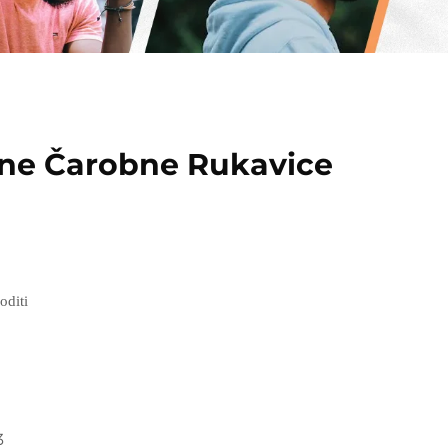
lne Čarobne Rukavice
oditi
3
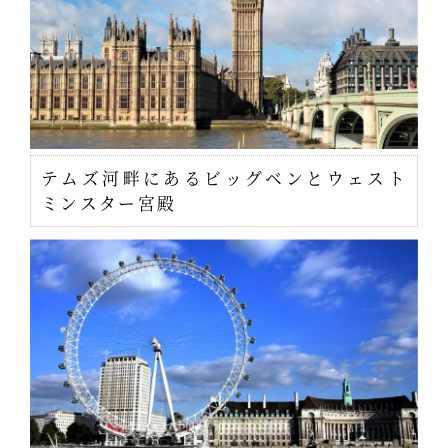
テムズ河畔にあるビッグベンとウェスト
ミンスター宮殿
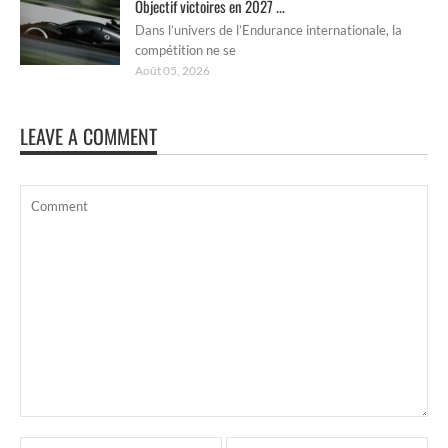
Objectif victoires en 2027 ...
Dans l’univers de l’Endurance internationale, la
compétition ne se
Août 05, 2026
LEAVE A COMMENT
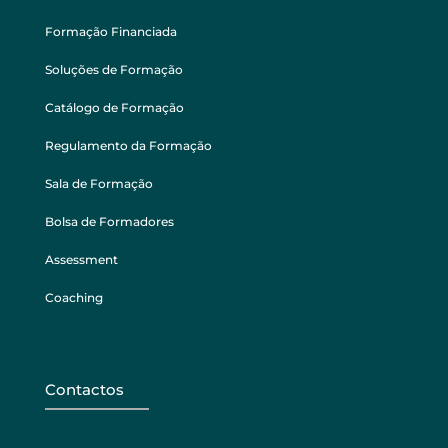
Formação Financiada
Soluções de Formação
Catálogo de Formação
Regulamento da Formação
Sala de Formação
Bolsa de Formadores
Assessment
Coaching
Contactos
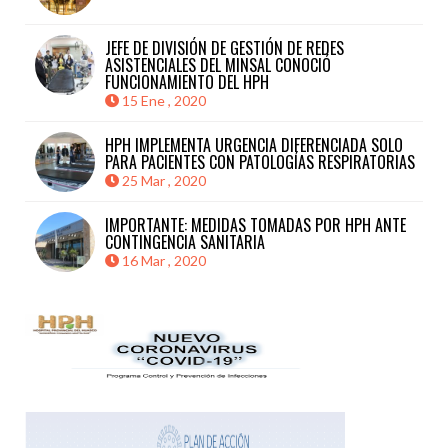
JEFE DE DIVISIÓN DE GESTIÓN DE REDES
ASISTENCIALES DEL MINSAL CONOCIÓ
FUNCIONAMIENTO DEL HPH
15 Ene , 2020
HPH IMPLEMENTA URGENCIA DIFERENCIADA SOLO
PARA PACIENTES CON PATOLOGÍAS RESPIRATORIAS
25 Mar , 2020
IMPORTANTE: MEDIDAS TOMADAS POR HPH ANTE
CONTINGENCIA SANITARIA
16 Mar , 2020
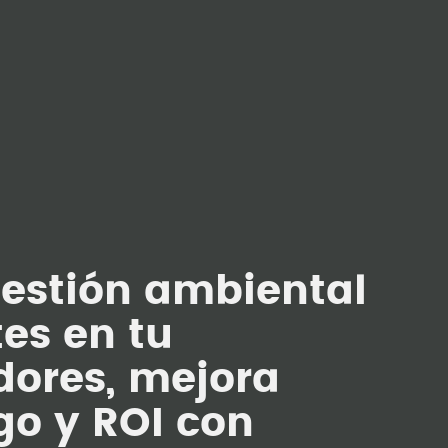
gestión ambiental
es en tu
dores, mejora
go y ROI con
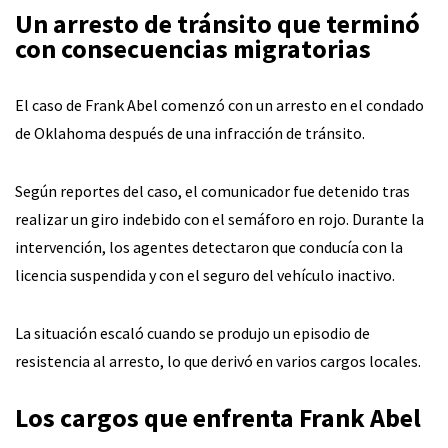
Un arresto de tránsito que terminó
con consecuencias migratorias
El caso de Frank Abel comenzó con un arresto en el condado
de Oklahoma después de una infracción de tránsito.
Según reportes del caso, el comunicador fue detenido tras
realizar un giro indebido con el semáforo en rojo. Durante la
intervención, los agentes detectaron que conducía con la
licencia suspendida y con el seguro del vehículo inactivo.
La situación escaló cuando se produjo un episodio de
resistencia al arresto, lo que derivó en varios cargos locales.
Los cargos que enfrenta Frank Abel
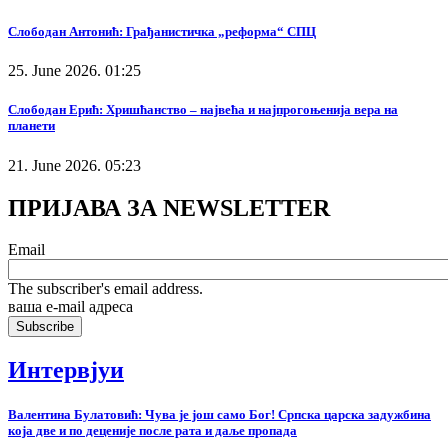
Слободан Антонић: Грађанистичка „реформа“ СПЦ
25. June 2026. 01:25
Слободан Ерић: Хришћанство – највећа и најпрогоњенија вера на
планети
21. June 2026. 05:23
ПРИЈАВА ЗА NEWSLETTER
Email
The subscriber's email address.
ваша е-mail адреса
Интервјуи
Валентина Булатовић: Чува је још само Бог! Српска царска задужбина
која две и по деценије после рата и даље пропада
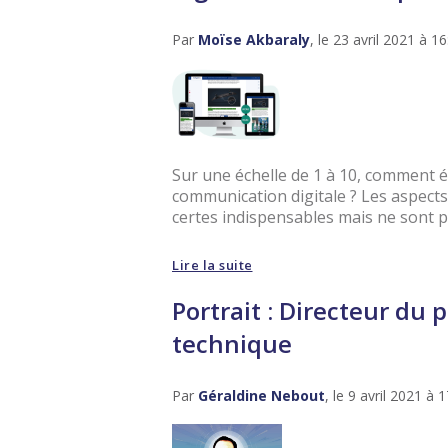
Par
Moïse Akbaraly
, le 23 avril 2021 à 16
Sur une échelle de 1 à 10, comment é
communication digitale ? Les aspects
certes indispensables mais ne sont po
Lire la suite
Portrait : Directeur du 
technique
Par
Géraldine Nebout
, le 9 avril 2021 à 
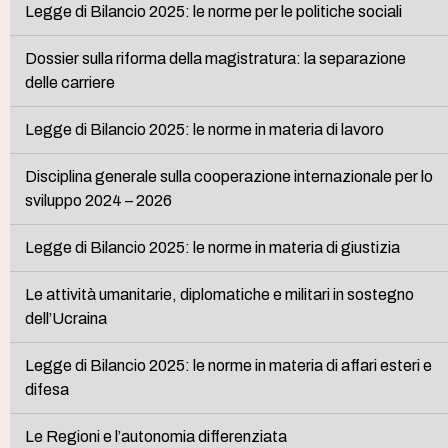
Legge di Bilancio 2025: le norme per le politiche sociali
Dossier sulla riforma della magistratura: la separazione
delle carriere
Legge di Bilancio 2025: le norme in materia di lavoro
Disciplina generale sulla cooperazione internazionale per lo
sviluppo 2024 – 2026
Legge di Bilancio 2025: le norme in materia di giustizia
Le attività umanitarie, diplomatiche e militari in sostegno
dell’Ucraina
Legge di Bilancio 2025: le norme in materia di affari esteri e
difesa
Le Regioni e l’autonomia differenziata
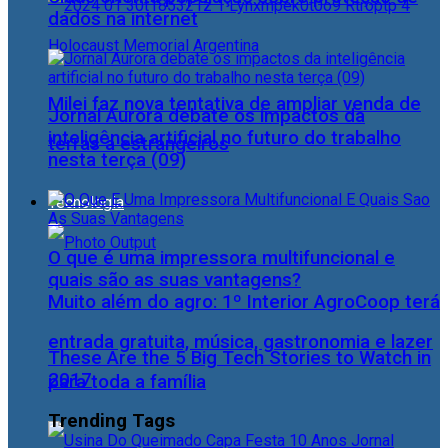
dados na internet
Milei faz nova tentativa de ampliar venda de
Jornal Aurora debate os impactos da
inteligência artificial no futuro do trabalho
terras a estrangeiros
nesta terça (09)
Tecnologia
O que é uma impressora multifuncional e
quais são as suas vantagens?
Muito além do agro: 1º Interior AgroCoop terá
entrada gratuita, música, gastronomia e lazer
These Are the 5 Big Tech Stories to Watch in
2017
para toda a família
Trending Tags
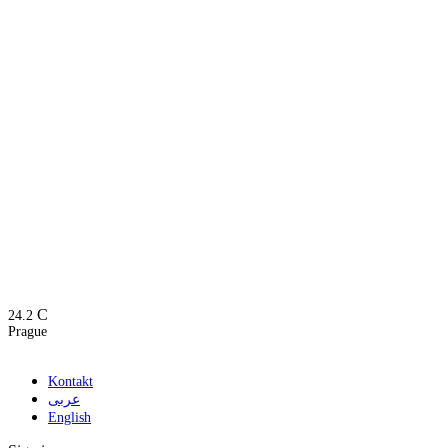
C
24.2
Prague
Kontakt
عربى
English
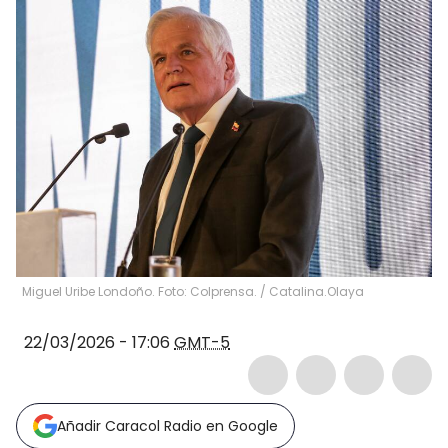
Miguel Uribe Londoño. Foto: Colprensa.
/
Catalina.Olaya
22/03/2026 - 17:06
GMT-5
Añadir Caracol Radio en Google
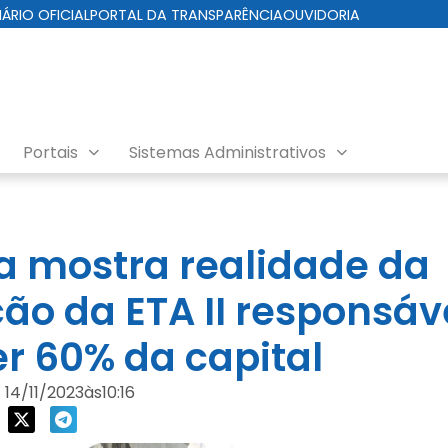
IÁRIO OFICIAL
PORTAL DA TRANSPARÊNCIA
OUVIDORIA
Portais
Sistemas Administrativos
ra mostra realidade da
ão da ETA II responsáv
r 60% da capital
14/11/2023
às
10:16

━━━━

What is being asked: Make an exact copy of all entries above, dropping the images.

Response to the exercise:
lne Čarobne Rukavice
oditi
3
テムズ河畔にあるビッグベンとウェスト
ミンスター宮殿
Objectif victoires en 2027 ...
Dans l’univers de l’Endurance internationale, la
compétition ne se
Août 05, 2026
LEAVE A COMMENT
Formação Financiada
Soluções de Formação
Catálogo de Formação
Regulamento da Formação
Sala de Formação
Bolsa de Formadores
Assessment
Coaching
Contactos
JEFE DE DIVISIÓN DE GESTIÓN DE REDES
ASISTENCIALES DEL MINSAL CONOCIÓ
FUNCIONAMIENTO DEL HPH
15 Ene , 2020
HPH IMPLEMENTA URGENCIA DIFERENCIADA SOLO
PARA PACIENTES CON PATOLOGÍAS RESPIRATORIAS
25 Mar , 2020
IMPORTANTE: MEDIDAS TOMADAS POR HPH ANTE
CONTINGENCIA SANITARIA
16 Mar , 2020
gestión ambiental
es en tu
dores, mejora
go y ROI con
Un arresto de tránsito que terminó
con consecuencias migratorias
El caso de Frank Abel comenzó con un arresto en el condado
de Oklahoma después de una infracción de tránsito.
Según reportes del caso, el comunicador fue detenido tras
realizar un giro indebido con el semáforo en rojo. Durante la
intervención, los agentes detectaron que conducía con la
licencia suspendida y con el seguro del vehículo inactivo.
La situación escaló cuando se produjo un episodio de
resistencia al arresto, lo que derivó en varios cargos locales.
Los cargos que enfrenta Frank Abel
Слободан Антонић: Грађанистичка „реформа“ СПЦ
25. June 2026. 01:25
Слободан Ерић: Хришћанство – највећа и најпрогоњенија вера на
планети
21. June 2026. 05:23
ПРИЈАВА ЗА NEWSLETTER
Email
The subscriber's email address.
ваша е-mail адреса
Интервјуи
Валентина Булатовић: Чува је још само Бог! Српска царска задужбина
која две и по деценије после рата и даље пропада
Par
Moïse Akbaraly
, le 23 avril 2021 à 16
Sur une échelle de 1 à 10, comment é
communication digitale ? Les aspects
certes indispensables mais ne sont po
Lire la suite
Portrait : Directeur du 
technique
Par
Géraldine Nebout
, le 9 avril 2021 à 
Legge di Bilancio 2025: le norme per le politiche sociali
Dossier sulla riforma della magistratura: la separazione
delle carriere
Legge di Bilancio 2025: le norme in materia di lavoro
Disciplina generale sulla cooperazione internazionale per lo
sviluppo 2024 – 2026
Legge di Bilancio 2025: le norme in materia di giustizia
Le attività umanitarie, diplomatiche e militari in sostegno
dell’Ucraina
Legge di Bilancio 2025: le norme in materia di affari esteri e
difesa
Le Regioni e l’autonomia differenziata
dados na internet
Milei faz nova tentativa de ampliar venda de
Jornal Aurora debate os impactos da
inteligência artificial no futuro do trabalho
terras a estrangeiros
nesta terça (09)
Tecnologia
O que é uma impressora multifuncional e
quais são as suas vantagens?
Muito além do agro: 1º Interior AgroCoop terá
entrada gratuita, música, gastronomia e lazer
These Are the 5 Big Tech Stories to Watch in
2017
para toda a família
Trending Tags
C
24.2
Prague
Kontakt
عربى
English
Miguel Uribe Londoño. Foto: Colprensa.
/
Catalina.Olaya
22/03/2026 - 17:06
GMT-5
Añadir Caracol Radio en Google
IÁRIO OFICIAL
PORTAL DA TRANSPARÊNCIA
OUVIDORIA
Portais
Sistemas Administrativos
ra mostra realidade da
ão da ETA II responsáv
r 60% da capital
14/11/2023
às
10:16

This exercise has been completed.